Glynis Johns (probably best remembered as Mrs. Banks in Mary Poppins) stars as Jane Lindstrom, a young woman who, at film’s beginning, is ripping along the highway in her sports car. The first shot is from her POV as the car moves through a tunnel and then emerges into the sunshine of the afternoon.  This “light at the end of the tunnel” motif hints at the plot, which the astute viewer familiar with the 1919 Cabinet of Dr. Caligari will quickly realize.
Jane’s car blows a tire and she is forced to hike several miles along the road until she arrives at the home of the mysterious and sinister Caligari. He asks his female assistant Christine (Constance Ford) to see to the car. Christine takes a male worker with her to locate the vehicle. They are gone no longer than five minutes of screen time, representing a period of the same length for Jane and Caligari, and then Christine reenters to say that the car needs major repairs to the steering.  It took Jane hours to hike from the car to the house, but it takes Christine minutes to drive to the car, check it over for damage, and then return. Is this a major continuity error or is it a clue that all is not as it seems at Casa Caligari?
Jane stays the night, and then the next night, and soon realizes that neither she nor any of Caligari’s other guests can leave at will.
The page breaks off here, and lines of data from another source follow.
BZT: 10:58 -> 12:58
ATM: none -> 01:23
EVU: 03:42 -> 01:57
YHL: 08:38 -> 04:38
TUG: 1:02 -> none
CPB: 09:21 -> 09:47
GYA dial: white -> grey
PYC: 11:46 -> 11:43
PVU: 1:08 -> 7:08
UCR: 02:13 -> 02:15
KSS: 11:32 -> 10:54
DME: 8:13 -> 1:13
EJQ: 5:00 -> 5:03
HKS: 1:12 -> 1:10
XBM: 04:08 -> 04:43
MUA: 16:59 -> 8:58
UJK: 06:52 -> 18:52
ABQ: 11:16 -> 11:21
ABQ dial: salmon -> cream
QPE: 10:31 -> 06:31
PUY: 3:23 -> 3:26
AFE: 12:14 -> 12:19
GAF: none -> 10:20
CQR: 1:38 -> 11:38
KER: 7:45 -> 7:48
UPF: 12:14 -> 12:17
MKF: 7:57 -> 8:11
Her host has now become a full-time villain, torturing her with embarrassing questions and even allowing another assistant, David (Lawrence Dobkin) to use a cane to beat an elderly guest (Estelle Winwood) to death.
Jane’s only comfort comes from Martin (J. Pat O’Malley), a genial guest, Mark (Richard Davalos) a young guest for whom she develops an attraction, and wise, kindly Paul (Dan O’Herlihy), who finally admits that Caligari is his patient.
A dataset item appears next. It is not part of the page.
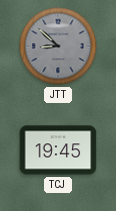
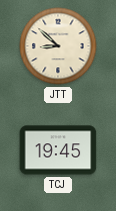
JTT dial: grey -> cream
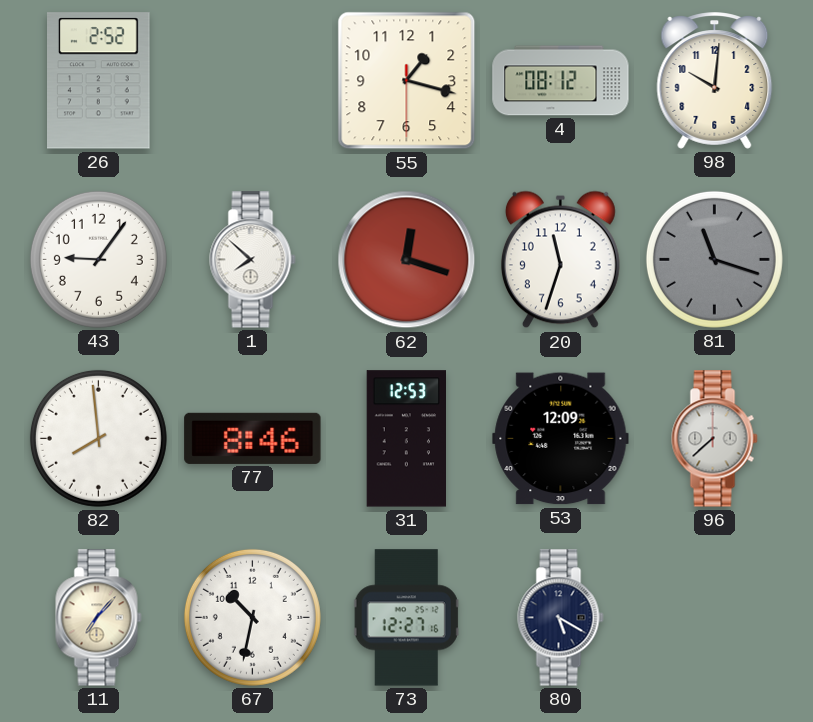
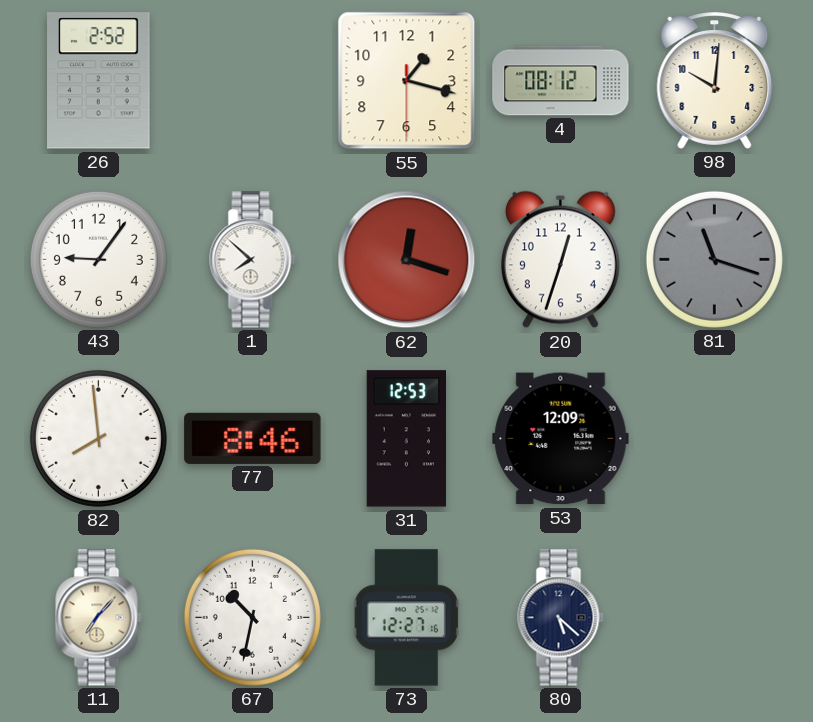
20: 11:33 -> 12:33
96: 7:38 -> none
80: 5:20 -> 5:22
Jane’s escape attempts are blocked at every turn. As she grows more panicked, the odd angles of the house are accentuated and the lighting grows more shadowy. Every move comes weighted with sinister meaning. After Jane discovers the real identity of Caligari and the nature of his relationship with Paul, the film speeds to a hasty conclusion that is risibly naïve.
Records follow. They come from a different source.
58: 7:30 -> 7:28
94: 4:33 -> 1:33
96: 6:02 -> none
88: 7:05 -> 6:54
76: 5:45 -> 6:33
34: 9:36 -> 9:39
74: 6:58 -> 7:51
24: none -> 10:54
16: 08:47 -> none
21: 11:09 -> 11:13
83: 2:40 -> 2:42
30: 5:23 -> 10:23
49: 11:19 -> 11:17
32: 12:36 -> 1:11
The director, TV veteran Roger Kay, has ambitions beyond his capability to realize them, and Robert Bloch’s screenplay is an obvious attempt to mine the Psycho mother lode one more time. It’s only fair to note that Psycho was not Bloch’s first journey to Wackyland. His first novel, The Scarf in 1947, was a psycho serial killer tale, and one of his best short stories, “Lucy Comes to Stay,” was also in that genre. If you ever come across his story “Final Performance,” perhaps the ultimate crazy killer yarn, you won’t soon forget it.
If Cabinet of Caligari is a valiant effort in a losing cause, Bloch stepped up to the plate again two years later and slammed out a more recognizably Blochian script for that wonderful ham, William Castle, and the rapidly failing one-time star Joan Crawford. The film was Strait-Jacket (Columbia, 1964).